Charlie Starwyne was asked by his friend Nora (our zookeeper from section 1) to take a look at her flightless birds. Charlie was excited to take on the project, because he had a special interest in the flightless Dodo bird, and he considered all modern flightless birds to be direct descendants of the Dodo.

Charlie set about to study the features of the birds and see if he could determine why they didn't fly. He checked to see whether their heads were disproportionately large. He examined all the tails and compiled average statistics, but still didn't see anything interesting. Charlie could find no reason at all why these birds wouldn't be flying.

This is, of course, another silly story. But it is the counterpart to how CFS is often being studied today. Rather than identify what makes ME/CFS different to other diseases (including symptoms like post-exertional malaise), many researchers have just grouped together a very mixed group of patients who do not have a specific diagnosis, simply because they share a common general symptom: fatigue.

Biomarkers, treatments, and other particular features of a disease cannot be found by approaching the problem in this manner. Any biomarkers or other specifics are drowned out by all the other conditions in the selection group. There are two logical ways to approach the problem of the heterogeneous (mixed/unlike) set. One is to subgroup. It is likely that the Oxford criteria would still be unsuitable, because there is nothing in its requirements to unify the characteristics of the patients. The second approach is to define the research criteria more particularly in an attempt to collect a less heterogeneous sample. While there are good reasons to think that, with a bit more care, many patients who are currently being labelled with 'CFS' would be more appropriately diagnosed with an already-established diagnosis, it is possible we might need to create another disease title and definition (or more) for those who do not meet the very tight criteria but cannot yet be diagnosed under any existing disease category.

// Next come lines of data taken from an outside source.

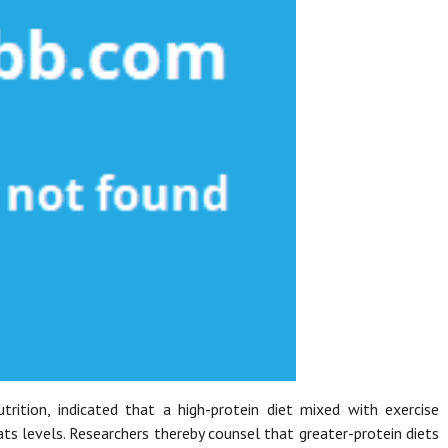
rition, indicated that a high-protein diet mixed with exercise
s levels. Researchers thereby counsel that greater-protein diets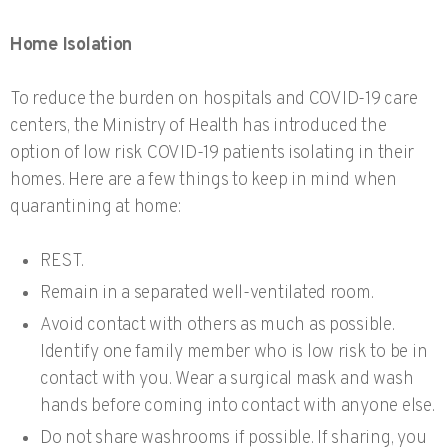
Home Isolation
To reduce the burden on hospitals and COVID-19 care
centers, the Ministry of Health has introduced the
option of low risk COVID-19 patients isolating in their
homes. Here are a few things to keep in mind when
quarantining at home:
REST.
Remain in a separated well-ventilated room.
Avoid contact with others as much as possible.
Identify one family member who is low risk to be in
contact with you. Wear a surgical mask and wash
hands before coming into contact with anyone else.
Do not share washrooms if possible. If sharing, you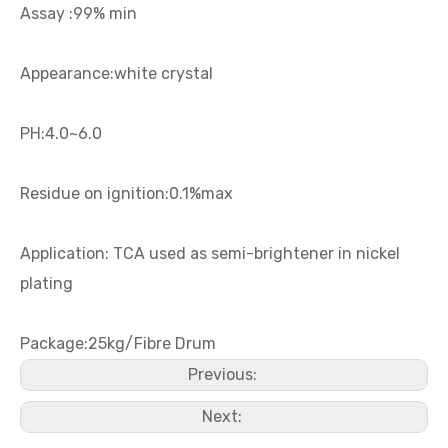
Assay :99% min
Eh 14-90 (equivalent with Ralufon NAPE 14-90)
Nickel Plating Brightener PS
Appearance:white crystal
PH:4.0~6.0
Residue on ignition:0.1%max
Application: TCA used as semi-brightener in nickel
plating
Package:25kg/Fibre Drum
Nickel Plating Brightener POPS
Nickel Plating Brightener POPDH
Previous:
Next:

It is possible that, much as emus, ostriches, cassowaries, kiwis and rheas are closely related, ME/CFS may be a spectrum of related diseases. Some other researchers have used the Fukuda criteria for ME/CFS, (which is an improvement, although not a tight as the proposed I.C.C. definition, which we recommend for research purposes), and have made some interesting findings.

Here are just three of them all very important markers of something seriously wrong.

1.  There is markedly reduced function of NK cells (a type of immune cell which should function in defence against germs). This finding is well-replicated, dating at least from 1987.

2.  There is typically reduced blood flow in the brain, which worsens after exercise.

3.  Consistently, researchers have found evidence of oxidative stress, which Taha et al. describe as a "central mechanism in various pathological conditions."

It is difficult, if not impossible, to obtain biomarkers from a mixed sample of fatigued patients, unless that sample is so large that we can identify sub-types. There rarely is funding for such large studies: motivation and skill are not enough.

An efficient solution, as recommended by a recent new definition, the "International Consensus Criteria", would be to adopt tighter sets of criteria for future research, which would include patients who are severely ill and who are currently omitted from the majority of studies.